Why On-Site Training Works Better
Research on contextual learning consistently shows that people retain skills faster and longer when they learn in the same environment where they will apply those skills.
| Factor | Generic Classroom Training | TSG On-Site Training |
|---|---|---|
| Equipment used | Training machines | Your actual machines |
| Parts practiced on | Sample parts | Your production parts |
| Relevance | General concepts | Your specific processes |
| Travel disruption | Team leaves facility | Zero — we come to you |
| Implementation time | Weeks to apply | Immediate |
| Retention rate | 20-30% after 30 days | 70-80% (contextual learning) |
The retention difference is significant. Cognitive science research on situated learning — learning in context — shows that skills practiced in the environment where they will be used are retained at 2-4x the rate of skills learned in an abstract setting. When an operator learns a setup procedure on the same Fanuc controller they use every day, the knowledge sticks.

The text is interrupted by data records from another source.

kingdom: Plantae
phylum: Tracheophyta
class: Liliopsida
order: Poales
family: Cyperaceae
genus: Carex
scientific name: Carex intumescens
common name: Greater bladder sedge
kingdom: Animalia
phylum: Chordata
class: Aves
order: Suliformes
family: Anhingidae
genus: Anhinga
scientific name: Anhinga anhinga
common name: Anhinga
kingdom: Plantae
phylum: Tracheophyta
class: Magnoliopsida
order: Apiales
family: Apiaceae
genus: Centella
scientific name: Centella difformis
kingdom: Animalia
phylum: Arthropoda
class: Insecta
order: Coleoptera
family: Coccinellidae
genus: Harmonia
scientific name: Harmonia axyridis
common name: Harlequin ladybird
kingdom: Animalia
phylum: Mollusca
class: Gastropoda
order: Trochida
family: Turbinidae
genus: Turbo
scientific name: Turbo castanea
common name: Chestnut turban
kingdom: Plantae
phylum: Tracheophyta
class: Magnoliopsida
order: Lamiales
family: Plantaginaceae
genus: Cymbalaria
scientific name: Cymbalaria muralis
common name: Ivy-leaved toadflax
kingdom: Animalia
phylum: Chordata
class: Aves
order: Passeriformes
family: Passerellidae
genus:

There is also a cost advantage. Sending four operators to an off-site training program means paying for travel, lodging, meals, and lost production time. On-site training eliminates those expenses entirely while delivering a more relevant learning experience.
CNC operator receiving hands-on instruction at a machining center
Manufacturing Training FAQ
For hands-on machine training, we work with groups of 4-8 operators to ensure everyone gets adequate stick time and individual coaching. Classroom portions covering theory, standard work review, or lean principles can accommodate larger groups of 15-20. For shops with bigger teams, we run multiple cohorts on a rotating schedule so production continues uninterrupted.
Yes. We work with all major CNC controls including Fanuc, Siemens, Haas, Mazak, Okuma, and Mitsubishi. Training is always delivered on your specific control platform — we do not teach generic G-code and leave your operators to figure out the differences. Our instructors have production experience across multiple control types and can address control-specific features, macros, and conversational programming where applicable.
We design every training program to minimize production impact. Options include training during planned maintenance windows, between shifts, on weekends, or by rotating operators through training while the rest of the team maintains production. During our initial assessment, we work with your production scheduler to find the approach that fits your delivery commitments. Some shops dedicate one machine to training while others continue producing — we adapt to your constraints.
We provide documented competency records for every operator who completes training. These records detail which skills were assessed, the proficiency level achieved, and any areas requiring additional development. While these are not third-party certifications, they serve as verifiable training documentation for ISO, AS9100, and IATF 16949 audit requirements. Many of our clients use these records as part of their quality management system to demonstrate workforce competency to auditors and customers.